___ DOCUMENTO
Riforma 84/94: intervento di Mario Mega

BARI – Da anni si è alla ricerca di una soluzione per ridare slancio alla portualità italiana con progetti di modifica della legge 84/94 che non sono giunti però al traguardo. Lo scorso anno, infine, il governo ha impresso quella che sembrava un’accelerazione definitiva verso la meta con la previsione, nello Sblocca Italia, della redazione del Piano della logistica e della portualità che sembrava dovesse essere il contenitore per la risoluzione di tutti i problemi.

Il lavoro sin qui svolto – a tutt’oggi di difficile decifratura, per la verità, viste le parallele iniziative sempre governative in materia di concorrenza – sembra tuttavia abbia dovuto prendere atto che le varie ipotesi di accorpamento delle non sono percorribili se non su base volontaria.

Questa considerazione, se fosse confermata, potrebbe significare un fallimento non da poco della strategia governativa in materia e di chi pensava di aver vita più semplice in questa attività, da molti indicata da tempo come una priorità, nell’ambito di una programmazione nazionale che parlasse di logistica invece che solo dei porti.

Personalmente non mi ha mai appassionato questa discussione convinto da sempre che le Autorità Portuali dovrebbero essere uno degli strumenti di governo della portualità e non l’unico fine dell’azione legislativa in materia.
______
* ATTIVITÀ RICHIESTE
1 – Elenca tutti i provvedimenti legislativi e i piani che l'intervento sulla riforma 84/94 cita per nome.
2 – Trascrivi fedelmente dall'intervento sulla riforma 84/94 il tratto che va da "Il lavoro sin" fino a "legislativa in materia.".
L'elenco proviene da una fonte diversa.
___ ELENCO FORNITO
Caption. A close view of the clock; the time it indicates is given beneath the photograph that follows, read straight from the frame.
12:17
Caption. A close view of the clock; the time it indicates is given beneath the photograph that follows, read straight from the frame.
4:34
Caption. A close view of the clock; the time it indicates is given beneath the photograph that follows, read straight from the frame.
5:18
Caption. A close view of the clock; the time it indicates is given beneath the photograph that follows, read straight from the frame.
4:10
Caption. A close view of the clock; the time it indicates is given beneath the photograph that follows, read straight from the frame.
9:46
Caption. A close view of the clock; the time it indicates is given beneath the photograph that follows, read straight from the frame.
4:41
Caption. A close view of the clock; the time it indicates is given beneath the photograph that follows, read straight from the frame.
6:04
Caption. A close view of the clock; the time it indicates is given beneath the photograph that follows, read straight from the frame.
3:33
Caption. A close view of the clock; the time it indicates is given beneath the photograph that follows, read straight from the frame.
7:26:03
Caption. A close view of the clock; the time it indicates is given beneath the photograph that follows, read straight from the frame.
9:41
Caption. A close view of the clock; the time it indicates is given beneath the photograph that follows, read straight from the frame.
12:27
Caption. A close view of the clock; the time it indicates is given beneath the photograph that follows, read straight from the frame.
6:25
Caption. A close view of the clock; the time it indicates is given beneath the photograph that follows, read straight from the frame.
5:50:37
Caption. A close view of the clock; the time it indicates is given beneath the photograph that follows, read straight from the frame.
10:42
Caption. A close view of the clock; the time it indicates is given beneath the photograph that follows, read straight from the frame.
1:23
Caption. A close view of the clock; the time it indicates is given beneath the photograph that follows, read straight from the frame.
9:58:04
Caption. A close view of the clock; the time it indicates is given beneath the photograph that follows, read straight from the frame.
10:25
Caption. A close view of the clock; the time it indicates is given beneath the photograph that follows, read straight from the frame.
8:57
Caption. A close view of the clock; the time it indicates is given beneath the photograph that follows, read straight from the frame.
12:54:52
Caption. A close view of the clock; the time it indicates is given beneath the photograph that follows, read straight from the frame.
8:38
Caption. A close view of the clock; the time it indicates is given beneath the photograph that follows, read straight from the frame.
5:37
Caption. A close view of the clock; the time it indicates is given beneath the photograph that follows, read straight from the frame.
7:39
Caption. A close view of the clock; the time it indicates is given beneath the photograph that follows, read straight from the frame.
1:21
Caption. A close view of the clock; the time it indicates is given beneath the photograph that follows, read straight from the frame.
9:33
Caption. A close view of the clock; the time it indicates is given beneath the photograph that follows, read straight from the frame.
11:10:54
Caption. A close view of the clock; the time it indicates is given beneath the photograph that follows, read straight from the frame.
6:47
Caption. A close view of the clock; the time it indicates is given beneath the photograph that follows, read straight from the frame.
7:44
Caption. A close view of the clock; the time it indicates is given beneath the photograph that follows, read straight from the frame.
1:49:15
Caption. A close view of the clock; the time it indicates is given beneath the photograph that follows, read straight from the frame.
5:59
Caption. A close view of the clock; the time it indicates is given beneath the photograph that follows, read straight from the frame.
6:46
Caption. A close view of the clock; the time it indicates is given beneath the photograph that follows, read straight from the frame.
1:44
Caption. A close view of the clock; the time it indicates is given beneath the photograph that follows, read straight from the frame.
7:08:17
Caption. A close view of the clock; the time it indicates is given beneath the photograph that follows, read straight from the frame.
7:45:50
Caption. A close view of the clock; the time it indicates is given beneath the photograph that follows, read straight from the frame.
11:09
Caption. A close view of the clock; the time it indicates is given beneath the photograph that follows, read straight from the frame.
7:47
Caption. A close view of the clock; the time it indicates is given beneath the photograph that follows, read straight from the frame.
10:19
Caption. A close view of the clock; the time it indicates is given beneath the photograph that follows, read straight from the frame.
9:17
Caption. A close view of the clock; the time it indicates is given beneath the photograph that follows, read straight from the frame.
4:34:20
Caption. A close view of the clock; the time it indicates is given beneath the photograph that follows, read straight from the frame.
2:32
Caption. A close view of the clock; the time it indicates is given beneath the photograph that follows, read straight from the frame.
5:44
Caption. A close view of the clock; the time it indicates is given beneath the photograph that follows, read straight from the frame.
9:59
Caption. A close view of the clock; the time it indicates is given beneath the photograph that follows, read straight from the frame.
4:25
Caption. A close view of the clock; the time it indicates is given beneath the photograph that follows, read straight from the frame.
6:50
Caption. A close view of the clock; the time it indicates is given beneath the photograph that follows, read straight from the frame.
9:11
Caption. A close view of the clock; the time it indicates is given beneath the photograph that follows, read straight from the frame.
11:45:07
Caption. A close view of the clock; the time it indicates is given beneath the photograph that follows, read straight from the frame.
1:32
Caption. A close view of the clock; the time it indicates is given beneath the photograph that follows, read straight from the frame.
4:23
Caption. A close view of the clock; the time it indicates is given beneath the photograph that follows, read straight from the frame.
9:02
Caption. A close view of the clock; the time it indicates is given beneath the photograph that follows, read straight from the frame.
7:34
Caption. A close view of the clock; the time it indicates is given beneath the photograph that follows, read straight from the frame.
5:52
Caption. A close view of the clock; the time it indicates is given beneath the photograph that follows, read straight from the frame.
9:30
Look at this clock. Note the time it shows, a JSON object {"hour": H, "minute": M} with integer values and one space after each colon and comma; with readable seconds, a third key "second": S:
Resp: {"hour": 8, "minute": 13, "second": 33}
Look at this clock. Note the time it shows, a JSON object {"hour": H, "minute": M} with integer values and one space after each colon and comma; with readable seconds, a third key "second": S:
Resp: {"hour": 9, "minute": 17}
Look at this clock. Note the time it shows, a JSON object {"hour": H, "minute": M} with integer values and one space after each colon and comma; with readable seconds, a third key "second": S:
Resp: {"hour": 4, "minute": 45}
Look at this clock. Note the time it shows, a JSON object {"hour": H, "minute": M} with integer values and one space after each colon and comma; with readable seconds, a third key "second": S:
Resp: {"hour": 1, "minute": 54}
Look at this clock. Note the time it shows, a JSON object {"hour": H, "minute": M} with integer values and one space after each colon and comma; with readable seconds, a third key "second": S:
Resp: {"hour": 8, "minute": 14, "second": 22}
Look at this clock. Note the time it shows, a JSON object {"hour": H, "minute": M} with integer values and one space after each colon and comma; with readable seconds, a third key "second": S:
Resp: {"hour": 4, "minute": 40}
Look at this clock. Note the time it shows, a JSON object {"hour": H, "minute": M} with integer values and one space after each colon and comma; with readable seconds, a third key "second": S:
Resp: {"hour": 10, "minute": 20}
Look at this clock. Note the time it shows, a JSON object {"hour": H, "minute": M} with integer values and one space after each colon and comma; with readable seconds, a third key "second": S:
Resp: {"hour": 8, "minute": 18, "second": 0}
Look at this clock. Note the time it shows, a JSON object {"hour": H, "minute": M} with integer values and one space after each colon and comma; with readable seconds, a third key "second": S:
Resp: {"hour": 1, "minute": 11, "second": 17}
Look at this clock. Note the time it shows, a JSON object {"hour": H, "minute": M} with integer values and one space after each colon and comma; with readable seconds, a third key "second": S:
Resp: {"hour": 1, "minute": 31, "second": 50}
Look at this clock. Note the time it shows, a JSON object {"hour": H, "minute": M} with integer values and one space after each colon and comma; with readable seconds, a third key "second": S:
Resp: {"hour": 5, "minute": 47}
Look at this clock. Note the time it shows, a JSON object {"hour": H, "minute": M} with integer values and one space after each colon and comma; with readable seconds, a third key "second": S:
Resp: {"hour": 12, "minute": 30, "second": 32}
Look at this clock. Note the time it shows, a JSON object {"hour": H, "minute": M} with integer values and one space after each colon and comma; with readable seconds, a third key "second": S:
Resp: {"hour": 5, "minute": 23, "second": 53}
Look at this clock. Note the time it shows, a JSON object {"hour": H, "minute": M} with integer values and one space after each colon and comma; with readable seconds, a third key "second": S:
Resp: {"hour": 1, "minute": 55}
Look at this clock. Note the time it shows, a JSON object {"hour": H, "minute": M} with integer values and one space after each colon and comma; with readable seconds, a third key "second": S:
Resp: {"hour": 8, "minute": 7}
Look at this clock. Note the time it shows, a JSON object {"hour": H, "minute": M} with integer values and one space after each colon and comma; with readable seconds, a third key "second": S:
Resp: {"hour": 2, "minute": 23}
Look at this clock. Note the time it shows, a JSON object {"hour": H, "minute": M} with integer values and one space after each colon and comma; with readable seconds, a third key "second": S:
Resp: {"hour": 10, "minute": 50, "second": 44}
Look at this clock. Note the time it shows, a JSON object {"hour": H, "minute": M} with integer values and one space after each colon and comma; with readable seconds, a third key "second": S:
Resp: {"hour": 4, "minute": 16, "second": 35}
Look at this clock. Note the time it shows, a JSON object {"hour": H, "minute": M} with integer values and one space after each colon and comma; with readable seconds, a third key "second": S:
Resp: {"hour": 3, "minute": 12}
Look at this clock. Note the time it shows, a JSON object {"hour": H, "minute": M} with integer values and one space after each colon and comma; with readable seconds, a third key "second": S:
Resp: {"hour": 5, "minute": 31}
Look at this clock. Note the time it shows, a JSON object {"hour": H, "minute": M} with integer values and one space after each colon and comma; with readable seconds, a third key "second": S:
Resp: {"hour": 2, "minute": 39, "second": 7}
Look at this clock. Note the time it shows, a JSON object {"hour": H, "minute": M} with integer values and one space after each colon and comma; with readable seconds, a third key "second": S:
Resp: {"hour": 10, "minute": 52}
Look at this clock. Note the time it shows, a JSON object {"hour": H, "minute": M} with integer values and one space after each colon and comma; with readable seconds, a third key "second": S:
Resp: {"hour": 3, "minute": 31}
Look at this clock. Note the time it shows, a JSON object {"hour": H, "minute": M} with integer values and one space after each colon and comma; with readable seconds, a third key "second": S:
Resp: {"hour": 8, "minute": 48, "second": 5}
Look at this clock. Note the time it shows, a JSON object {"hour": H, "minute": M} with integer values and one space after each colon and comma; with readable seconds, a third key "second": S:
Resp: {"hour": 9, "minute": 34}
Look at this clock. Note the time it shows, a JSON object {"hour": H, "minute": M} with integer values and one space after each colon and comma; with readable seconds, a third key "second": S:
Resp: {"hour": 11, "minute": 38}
______
* RISPOSTE SCRITTE
1 –
- La legge 84/94
- Lo Sblocca Italia
- Il Piano della logistica e della portualità

2 –
Il lavoro sin qui svolto – a tutt’oggi di difficile decifratura, per la verità, viste le parallele iniziative sempre governative in materia di concorrenza – sembra tuttavia abbia dovuto prendere atto che le varie ipotesi di accorpamento delle non sono percorribili se non su base volontaria.

Questa considerazione, se fosse confermata, potrebbe significare un fallimento non da poco della strategia governativa in materia e di chi pensava di aver vita più semplice in questa attività, da molti indicata da tempo come una priorità, nell’ambito di una programmazione nazionale che parlasse di logistica invece che solo dei porti.

Personalmente non mi ha mai appassionato questa discussione convinto da sempre che le Autorità Portuali dovrebbero essere uno degli strumenti di governo della portualità e non l’unico fine dell’azione legislativa in materia.